*EXERCISE OBJECTIVE*.
Produce one exact copy of the records, no pictures.

═════ SOURCE DATA ═════

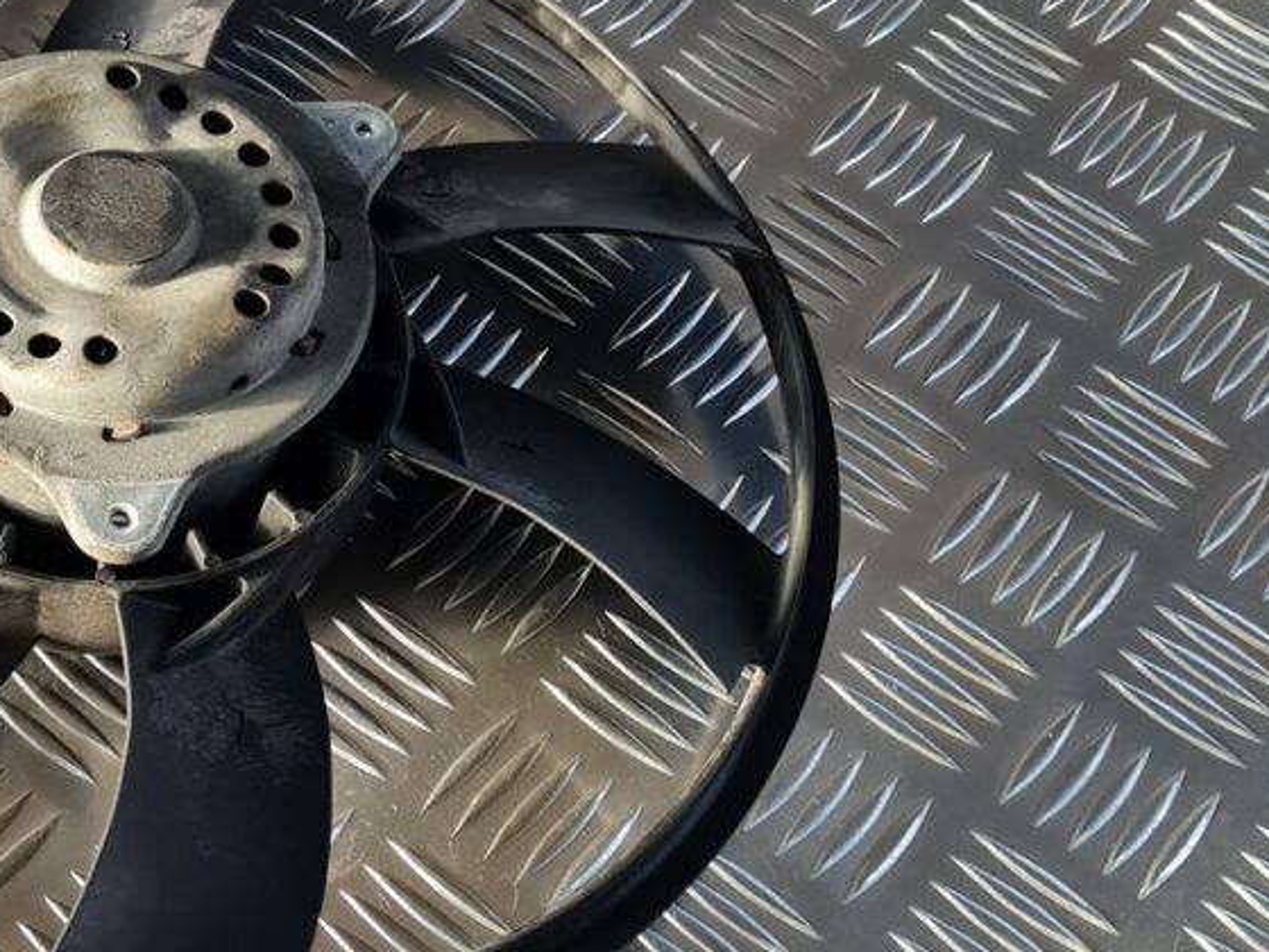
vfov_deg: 22.6
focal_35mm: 65
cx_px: -88
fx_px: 2383
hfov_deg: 27.5
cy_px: 401
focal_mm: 5.4
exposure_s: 1/100
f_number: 1.8
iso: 160
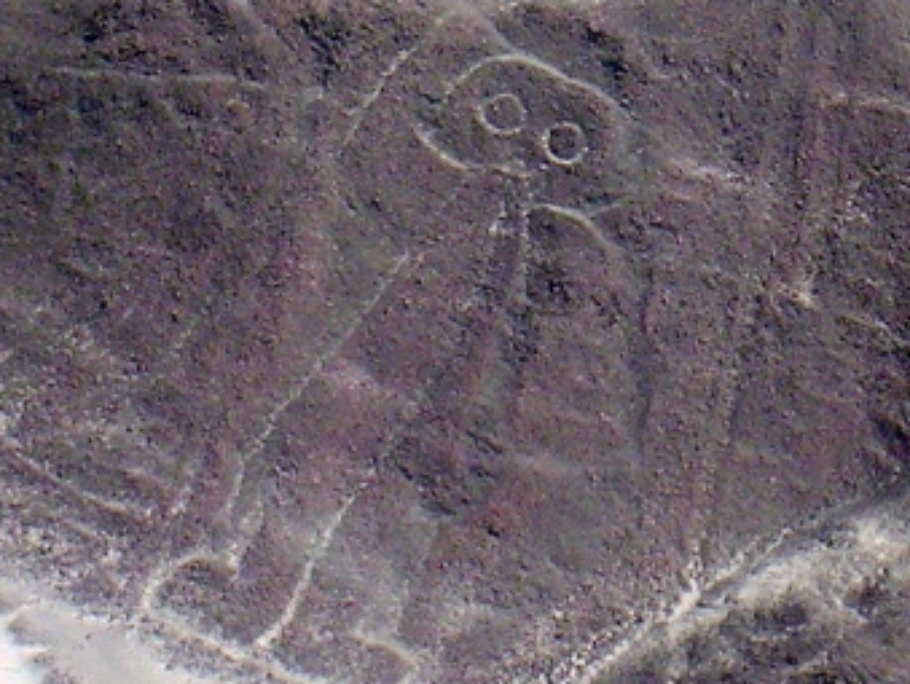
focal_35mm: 347
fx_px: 9132
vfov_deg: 4.3
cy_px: 263
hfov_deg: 5.7
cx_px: 497
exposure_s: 1/301
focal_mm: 17.4
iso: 100
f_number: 4.9
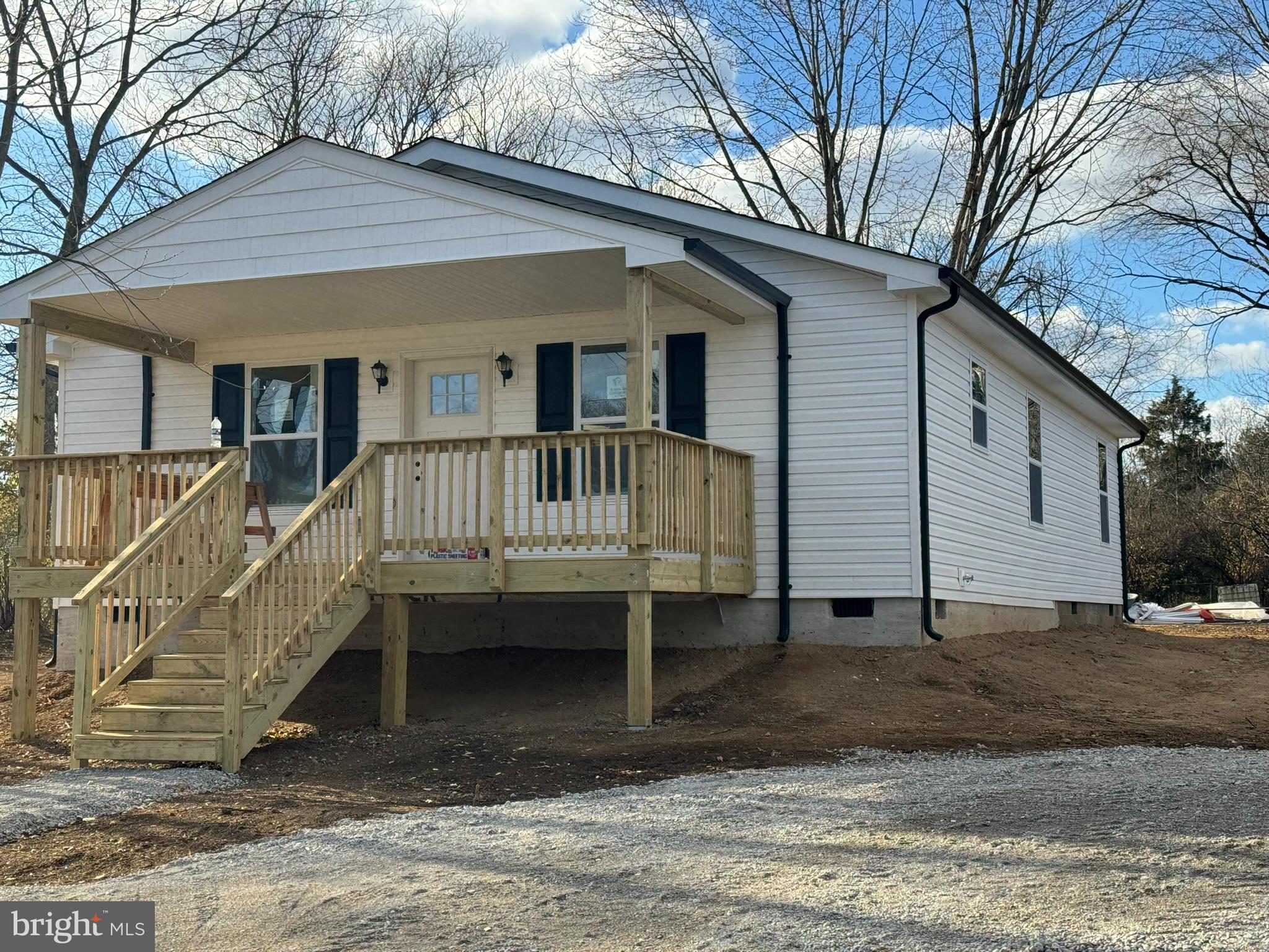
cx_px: 634
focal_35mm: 48
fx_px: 1760
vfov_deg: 30.3
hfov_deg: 39.7
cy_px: 476
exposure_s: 1/1818
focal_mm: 6.76
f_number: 1.78
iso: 64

═════

*RESULT OF THE EXERCISE*.
vfov_deg: 22.6
focal_35mm: 65
cx_px: -88
fx_px: 2383
hfov_deg: 27.5
cy_px: 401
focal_mm: 5.4
exposure_s: 1/100
f_number: 1.8
iso: 160
focal_35mm: 347
fx_px: 9132
vfov_deg: 4.3
cy_px: 263
hfov_deg: 5.7
cx_px: 497
exposure_s: 1/301
focal_mm: 17.4
iso: 100
f_number: 4.9
cx_px: 634
focal_35mm: 48
fx_px: 1760
vfov_deg: 30.3
hfov_deg: 39.7
cy_px: 476
exposure_s: 1/1818
focal_mm: 6.76
f_number: 1.78
iso: 64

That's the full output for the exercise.